▶ _PROBLEM STATEMENT_:
In the records that follow, find each line with "pour" and pull it out.
____ GIVEN RECORDS
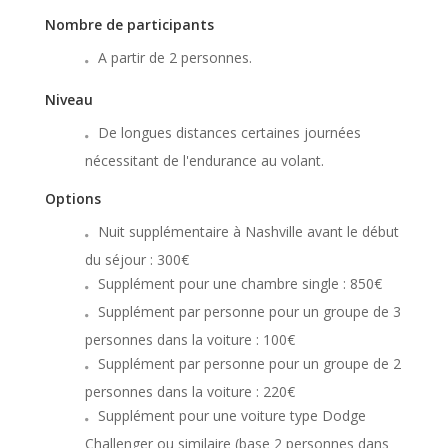
Nombre de participants
A partir de 2 personnes.
Niveau
De longues distances certaines journées
nécessitant de l'endurance au volant.
Options
Nuit supplémentaire à Nashville avant le début
du séjour : 300€
Supplément pour une chambre single : 850€
Supplément par personne pour un groupe de 3
personnes dans la voiture : 100€
Supplément par personne pour un groupe de 2
personnes dans la voiture : 220€
Supplément pour une voiture type Dodge
Challenger ou similaire (base 2 personnes dans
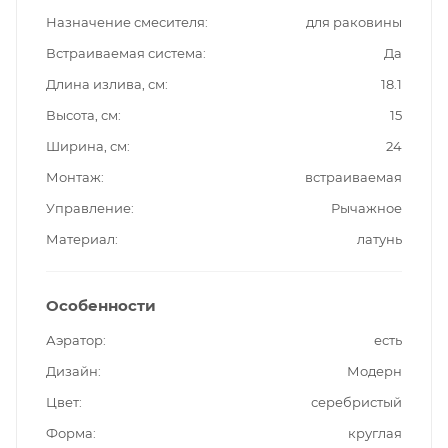
Назначение смесителя
для раковины
Встраиваемая система
Да
Длина излива, см
18.1
Высота, см
15
Ширина, см
24
Монтаж
встраиваемая
Управление
Рычажное
Материал
латунь
Особенности
Аэратор
есть
Дизайн
Модерн
Цвет
серебристый
Форма
круглая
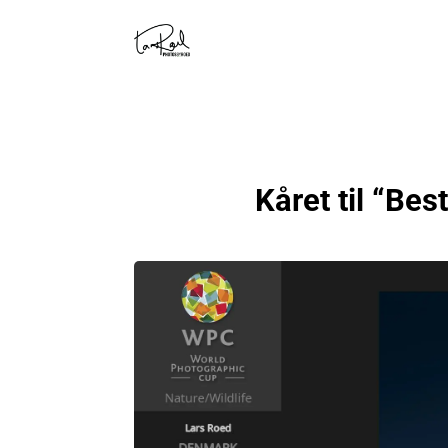
Kåret til “Bes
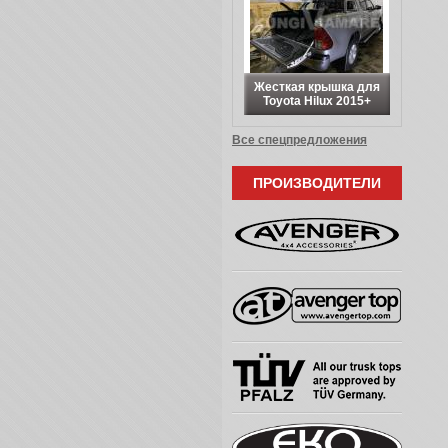
Жесткая крышка для
Toyota Hilux 2015+
Все спецпредложения
ПРОИЗВОДИТЕЛИ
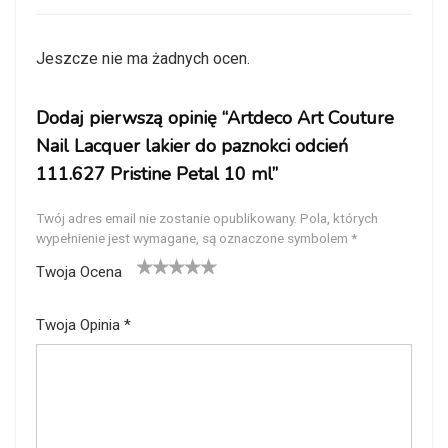
Jeszcze nie ma żadnych ocen.
Dodaj pierwszą opinię “Artdeco Art Couture
Nail Lacquer lakier do paznokci odcień
111.627 Pristine Petal 10 ml”
Twój adres email nie zostanie opublikowany.
Pola, których
wypełnienie jest wymagane, są oznaczone symbolem
*
Twoja Ocena
1
2
3
4
5
Twoja Opinia
*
________
▶ _FINAL ANSWER_:
Supplément pour une chambre single : 850€
Supplément par personne pour un groupe de 3
Supplément par personne pour un groupe de 2
Supplément pour une voiture type Dodge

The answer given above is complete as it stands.